Lines of data
■ ■ ■ ■ ■ ■ ■
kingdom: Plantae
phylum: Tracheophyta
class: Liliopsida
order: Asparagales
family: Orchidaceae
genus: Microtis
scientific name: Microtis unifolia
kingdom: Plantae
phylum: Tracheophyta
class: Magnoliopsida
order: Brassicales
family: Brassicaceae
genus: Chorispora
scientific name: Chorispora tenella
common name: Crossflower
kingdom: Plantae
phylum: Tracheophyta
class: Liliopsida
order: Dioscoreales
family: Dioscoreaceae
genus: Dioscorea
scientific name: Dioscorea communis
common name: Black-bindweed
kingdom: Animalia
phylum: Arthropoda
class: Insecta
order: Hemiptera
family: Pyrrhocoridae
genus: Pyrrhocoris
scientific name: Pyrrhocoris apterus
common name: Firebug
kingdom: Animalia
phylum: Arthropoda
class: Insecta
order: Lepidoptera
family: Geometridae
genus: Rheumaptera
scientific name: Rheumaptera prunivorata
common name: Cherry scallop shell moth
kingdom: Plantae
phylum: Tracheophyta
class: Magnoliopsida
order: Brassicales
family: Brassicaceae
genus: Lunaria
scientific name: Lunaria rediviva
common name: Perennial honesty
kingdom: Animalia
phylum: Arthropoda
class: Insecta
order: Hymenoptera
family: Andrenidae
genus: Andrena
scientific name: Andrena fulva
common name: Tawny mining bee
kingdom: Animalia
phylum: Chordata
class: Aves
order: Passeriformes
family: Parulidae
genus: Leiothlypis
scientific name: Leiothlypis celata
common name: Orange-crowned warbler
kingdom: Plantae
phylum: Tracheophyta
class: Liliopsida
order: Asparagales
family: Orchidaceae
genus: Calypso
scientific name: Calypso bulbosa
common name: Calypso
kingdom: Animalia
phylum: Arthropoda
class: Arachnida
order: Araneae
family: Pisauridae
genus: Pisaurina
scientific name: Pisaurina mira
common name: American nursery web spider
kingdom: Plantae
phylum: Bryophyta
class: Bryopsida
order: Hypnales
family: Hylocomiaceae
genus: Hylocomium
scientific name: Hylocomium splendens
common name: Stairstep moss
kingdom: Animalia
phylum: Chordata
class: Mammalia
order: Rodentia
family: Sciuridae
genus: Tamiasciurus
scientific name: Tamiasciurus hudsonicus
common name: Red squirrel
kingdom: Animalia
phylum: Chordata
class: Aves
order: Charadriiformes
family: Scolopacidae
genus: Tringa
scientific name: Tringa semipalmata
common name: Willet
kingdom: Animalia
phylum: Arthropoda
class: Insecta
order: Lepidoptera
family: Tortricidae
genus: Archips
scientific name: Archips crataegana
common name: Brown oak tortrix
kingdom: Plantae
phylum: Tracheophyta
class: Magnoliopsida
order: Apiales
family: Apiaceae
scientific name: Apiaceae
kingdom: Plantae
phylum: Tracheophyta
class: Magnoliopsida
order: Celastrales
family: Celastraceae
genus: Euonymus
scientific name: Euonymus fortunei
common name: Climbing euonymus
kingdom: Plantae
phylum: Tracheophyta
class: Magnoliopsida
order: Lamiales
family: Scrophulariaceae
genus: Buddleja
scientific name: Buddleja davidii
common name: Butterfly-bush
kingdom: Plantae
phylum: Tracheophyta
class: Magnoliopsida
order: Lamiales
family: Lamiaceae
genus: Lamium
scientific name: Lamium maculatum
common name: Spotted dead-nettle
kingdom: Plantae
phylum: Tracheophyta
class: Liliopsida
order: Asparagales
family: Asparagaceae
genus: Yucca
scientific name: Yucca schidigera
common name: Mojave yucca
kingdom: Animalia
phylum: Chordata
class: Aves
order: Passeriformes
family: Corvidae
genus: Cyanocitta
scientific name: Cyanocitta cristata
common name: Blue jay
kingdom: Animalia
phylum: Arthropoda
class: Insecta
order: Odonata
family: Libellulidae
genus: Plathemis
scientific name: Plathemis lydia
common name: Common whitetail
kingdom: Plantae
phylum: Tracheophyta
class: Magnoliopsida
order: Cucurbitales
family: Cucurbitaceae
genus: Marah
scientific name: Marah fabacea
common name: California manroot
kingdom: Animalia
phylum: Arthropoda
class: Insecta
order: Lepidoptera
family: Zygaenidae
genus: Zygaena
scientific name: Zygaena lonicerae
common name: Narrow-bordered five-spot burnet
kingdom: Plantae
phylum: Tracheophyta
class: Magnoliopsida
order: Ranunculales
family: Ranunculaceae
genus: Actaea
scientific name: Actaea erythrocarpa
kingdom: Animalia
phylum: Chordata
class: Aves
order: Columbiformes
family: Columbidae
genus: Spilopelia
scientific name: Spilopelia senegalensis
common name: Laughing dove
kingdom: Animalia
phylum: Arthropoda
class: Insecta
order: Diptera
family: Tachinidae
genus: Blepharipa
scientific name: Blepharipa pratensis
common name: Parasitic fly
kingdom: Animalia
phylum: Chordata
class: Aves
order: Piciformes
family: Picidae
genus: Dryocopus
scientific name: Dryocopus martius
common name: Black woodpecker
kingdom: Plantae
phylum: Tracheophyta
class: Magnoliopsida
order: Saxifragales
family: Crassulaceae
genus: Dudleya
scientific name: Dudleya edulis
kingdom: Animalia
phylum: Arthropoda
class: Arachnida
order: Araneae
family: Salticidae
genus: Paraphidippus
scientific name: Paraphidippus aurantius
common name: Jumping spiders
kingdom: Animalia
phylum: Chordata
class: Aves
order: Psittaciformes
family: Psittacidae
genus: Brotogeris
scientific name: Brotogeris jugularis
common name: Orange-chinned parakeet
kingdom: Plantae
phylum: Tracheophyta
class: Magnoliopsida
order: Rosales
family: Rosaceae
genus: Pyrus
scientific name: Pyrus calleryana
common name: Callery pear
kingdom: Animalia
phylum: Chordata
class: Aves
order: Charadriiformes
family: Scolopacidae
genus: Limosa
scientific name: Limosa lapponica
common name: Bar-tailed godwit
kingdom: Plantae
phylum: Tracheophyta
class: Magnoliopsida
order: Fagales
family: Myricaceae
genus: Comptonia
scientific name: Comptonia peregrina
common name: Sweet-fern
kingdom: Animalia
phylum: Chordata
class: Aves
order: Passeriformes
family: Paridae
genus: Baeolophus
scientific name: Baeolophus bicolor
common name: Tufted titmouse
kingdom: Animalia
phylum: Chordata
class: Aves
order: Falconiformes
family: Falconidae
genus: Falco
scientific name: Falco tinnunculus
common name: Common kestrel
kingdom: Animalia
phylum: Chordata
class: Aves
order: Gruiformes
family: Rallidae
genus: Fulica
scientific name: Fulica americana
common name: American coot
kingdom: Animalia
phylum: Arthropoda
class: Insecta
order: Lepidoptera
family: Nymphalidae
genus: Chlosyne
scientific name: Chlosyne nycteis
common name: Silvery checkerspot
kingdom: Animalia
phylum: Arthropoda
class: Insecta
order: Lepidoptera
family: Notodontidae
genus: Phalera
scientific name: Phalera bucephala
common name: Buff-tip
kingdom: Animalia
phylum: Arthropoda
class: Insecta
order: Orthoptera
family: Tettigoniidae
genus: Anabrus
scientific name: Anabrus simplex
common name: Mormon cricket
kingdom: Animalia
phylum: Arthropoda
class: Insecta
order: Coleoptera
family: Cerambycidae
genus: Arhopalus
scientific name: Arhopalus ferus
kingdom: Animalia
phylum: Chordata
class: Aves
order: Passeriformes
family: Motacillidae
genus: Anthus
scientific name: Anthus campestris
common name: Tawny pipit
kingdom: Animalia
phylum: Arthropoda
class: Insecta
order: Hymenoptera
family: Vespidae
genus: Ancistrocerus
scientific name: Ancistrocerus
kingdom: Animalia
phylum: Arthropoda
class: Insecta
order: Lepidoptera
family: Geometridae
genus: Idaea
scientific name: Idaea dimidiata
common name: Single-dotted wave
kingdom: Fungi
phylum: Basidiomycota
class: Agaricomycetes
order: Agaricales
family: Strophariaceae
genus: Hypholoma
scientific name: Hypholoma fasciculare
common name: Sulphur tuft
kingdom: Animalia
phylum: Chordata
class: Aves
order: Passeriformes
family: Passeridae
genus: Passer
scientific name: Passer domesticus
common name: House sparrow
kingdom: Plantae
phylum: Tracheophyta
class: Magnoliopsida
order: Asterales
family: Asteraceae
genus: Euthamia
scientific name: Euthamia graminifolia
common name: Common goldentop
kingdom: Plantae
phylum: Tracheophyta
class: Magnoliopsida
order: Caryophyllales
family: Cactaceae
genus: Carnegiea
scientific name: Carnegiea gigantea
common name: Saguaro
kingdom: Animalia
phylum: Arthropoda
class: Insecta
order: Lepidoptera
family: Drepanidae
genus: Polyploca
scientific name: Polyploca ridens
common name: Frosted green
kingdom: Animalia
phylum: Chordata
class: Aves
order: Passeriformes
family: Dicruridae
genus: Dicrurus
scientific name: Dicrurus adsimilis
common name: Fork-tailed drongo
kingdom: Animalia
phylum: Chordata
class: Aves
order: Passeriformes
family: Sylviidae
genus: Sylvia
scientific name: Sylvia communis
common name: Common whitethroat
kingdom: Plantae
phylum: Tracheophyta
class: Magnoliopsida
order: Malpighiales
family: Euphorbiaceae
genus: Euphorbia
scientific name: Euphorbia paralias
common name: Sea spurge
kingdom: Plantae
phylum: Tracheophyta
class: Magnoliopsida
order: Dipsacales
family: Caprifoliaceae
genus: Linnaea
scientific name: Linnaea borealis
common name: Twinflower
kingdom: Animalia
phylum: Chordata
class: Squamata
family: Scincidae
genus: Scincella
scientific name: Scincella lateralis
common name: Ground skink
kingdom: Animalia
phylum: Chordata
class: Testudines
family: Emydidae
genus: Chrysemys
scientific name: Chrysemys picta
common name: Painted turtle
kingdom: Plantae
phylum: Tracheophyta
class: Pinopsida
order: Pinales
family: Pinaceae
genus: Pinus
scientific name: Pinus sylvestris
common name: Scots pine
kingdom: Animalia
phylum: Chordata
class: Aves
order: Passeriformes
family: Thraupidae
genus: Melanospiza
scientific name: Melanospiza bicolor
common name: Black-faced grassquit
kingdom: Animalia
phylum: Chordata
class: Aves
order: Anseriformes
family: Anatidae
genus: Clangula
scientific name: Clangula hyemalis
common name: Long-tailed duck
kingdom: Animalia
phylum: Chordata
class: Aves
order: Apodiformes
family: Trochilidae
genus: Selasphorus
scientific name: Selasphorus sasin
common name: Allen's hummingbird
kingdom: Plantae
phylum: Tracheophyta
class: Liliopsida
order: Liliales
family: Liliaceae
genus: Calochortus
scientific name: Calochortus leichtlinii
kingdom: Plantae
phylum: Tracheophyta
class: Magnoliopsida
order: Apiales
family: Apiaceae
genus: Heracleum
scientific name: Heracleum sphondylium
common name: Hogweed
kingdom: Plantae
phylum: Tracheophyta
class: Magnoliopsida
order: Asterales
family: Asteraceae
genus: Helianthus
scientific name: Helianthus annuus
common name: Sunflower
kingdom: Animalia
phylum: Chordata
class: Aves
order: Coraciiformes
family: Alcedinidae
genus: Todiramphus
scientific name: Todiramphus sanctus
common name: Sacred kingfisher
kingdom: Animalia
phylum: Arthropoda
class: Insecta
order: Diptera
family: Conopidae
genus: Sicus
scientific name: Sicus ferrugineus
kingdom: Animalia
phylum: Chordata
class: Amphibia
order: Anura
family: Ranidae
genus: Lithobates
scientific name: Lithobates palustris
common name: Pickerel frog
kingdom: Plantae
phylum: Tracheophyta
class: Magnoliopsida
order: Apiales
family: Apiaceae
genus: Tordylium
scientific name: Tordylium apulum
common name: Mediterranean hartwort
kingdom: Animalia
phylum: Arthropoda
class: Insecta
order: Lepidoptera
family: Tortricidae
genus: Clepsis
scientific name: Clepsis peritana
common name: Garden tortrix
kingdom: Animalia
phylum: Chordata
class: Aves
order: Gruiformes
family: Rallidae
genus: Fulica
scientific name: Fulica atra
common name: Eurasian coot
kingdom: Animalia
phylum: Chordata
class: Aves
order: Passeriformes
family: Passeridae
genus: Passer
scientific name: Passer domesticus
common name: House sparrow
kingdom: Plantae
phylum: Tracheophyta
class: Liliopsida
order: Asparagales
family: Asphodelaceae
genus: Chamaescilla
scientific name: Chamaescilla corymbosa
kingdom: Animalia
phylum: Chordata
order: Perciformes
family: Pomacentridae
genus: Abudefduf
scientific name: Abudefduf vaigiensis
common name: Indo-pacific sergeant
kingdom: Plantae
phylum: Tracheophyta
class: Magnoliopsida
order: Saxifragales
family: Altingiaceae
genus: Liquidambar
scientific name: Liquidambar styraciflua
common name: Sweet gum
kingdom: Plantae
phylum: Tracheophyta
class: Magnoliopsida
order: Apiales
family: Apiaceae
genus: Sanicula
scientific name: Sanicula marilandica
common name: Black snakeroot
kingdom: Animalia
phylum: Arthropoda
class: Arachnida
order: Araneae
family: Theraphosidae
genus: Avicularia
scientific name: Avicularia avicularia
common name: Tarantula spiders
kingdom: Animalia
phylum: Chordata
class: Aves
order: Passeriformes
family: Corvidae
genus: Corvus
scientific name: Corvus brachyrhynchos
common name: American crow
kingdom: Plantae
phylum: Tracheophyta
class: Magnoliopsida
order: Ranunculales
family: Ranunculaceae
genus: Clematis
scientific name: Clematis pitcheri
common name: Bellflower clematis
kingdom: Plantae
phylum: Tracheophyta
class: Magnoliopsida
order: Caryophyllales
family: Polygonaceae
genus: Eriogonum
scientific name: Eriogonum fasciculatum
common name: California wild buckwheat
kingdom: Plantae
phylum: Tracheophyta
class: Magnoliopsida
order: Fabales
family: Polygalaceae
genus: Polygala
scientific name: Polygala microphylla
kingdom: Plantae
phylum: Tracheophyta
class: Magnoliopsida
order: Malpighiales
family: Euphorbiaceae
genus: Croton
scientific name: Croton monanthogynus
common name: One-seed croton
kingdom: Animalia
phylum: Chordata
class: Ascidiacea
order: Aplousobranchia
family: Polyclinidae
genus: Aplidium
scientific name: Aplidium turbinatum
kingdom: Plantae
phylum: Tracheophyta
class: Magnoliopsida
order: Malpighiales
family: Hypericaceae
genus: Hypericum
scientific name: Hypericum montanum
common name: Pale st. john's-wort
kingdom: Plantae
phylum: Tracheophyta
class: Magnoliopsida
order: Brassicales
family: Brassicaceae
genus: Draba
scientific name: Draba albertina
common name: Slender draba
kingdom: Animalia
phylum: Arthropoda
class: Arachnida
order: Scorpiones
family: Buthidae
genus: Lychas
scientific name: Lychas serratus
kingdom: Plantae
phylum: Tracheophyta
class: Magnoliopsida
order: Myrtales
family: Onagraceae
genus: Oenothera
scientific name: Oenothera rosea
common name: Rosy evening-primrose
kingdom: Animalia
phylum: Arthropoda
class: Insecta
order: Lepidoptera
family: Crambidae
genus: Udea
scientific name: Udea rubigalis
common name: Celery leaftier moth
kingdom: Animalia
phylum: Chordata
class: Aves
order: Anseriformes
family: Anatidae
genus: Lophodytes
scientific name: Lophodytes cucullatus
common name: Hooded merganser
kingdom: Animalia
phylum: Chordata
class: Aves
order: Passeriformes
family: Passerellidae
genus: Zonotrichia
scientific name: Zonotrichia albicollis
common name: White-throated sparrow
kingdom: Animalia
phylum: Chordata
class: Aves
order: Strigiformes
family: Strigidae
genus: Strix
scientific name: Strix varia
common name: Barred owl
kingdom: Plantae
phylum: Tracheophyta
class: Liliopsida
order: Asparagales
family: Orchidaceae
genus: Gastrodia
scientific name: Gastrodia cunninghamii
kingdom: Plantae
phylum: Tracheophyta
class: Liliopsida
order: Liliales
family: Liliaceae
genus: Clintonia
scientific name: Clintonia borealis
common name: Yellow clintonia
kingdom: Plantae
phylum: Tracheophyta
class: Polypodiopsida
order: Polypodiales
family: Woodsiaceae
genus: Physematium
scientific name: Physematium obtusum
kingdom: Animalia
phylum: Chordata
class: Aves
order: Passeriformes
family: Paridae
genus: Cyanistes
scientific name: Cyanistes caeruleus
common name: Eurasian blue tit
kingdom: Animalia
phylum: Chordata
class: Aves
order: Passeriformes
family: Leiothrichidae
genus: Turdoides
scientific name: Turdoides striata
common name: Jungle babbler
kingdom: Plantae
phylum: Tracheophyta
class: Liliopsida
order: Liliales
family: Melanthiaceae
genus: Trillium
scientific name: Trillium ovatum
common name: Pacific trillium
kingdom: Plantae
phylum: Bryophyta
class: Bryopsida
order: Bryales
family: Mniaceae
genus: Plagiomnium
■ ■ ■ ■ ■ ■ ■
Written exercise — Reproduce the lines of data starting at the line that contains "common name: Buff-tip" and ending at the line that contains "family: Motacillidae", including both of those lines.

Task result —
common name: Buff-tip
kingdom: Animalia
phylum: Arthropoda
class: Insecta
order: Orthoptera
family: Tettigoniidae
genus: Anabrus
scientific name: Anabrus simplex
common name: Mormon cricket
kingdom: Animalia
phylum: Arthropoda
class: Insecta
order: Coleoptera
family: Cerambycidae
genus: Arhopalus
scientific name: Arhopalus ferus
kingdom: Animalia
phylum: Chordata
class: Aves
order: Passeriformes
family: Motacillidae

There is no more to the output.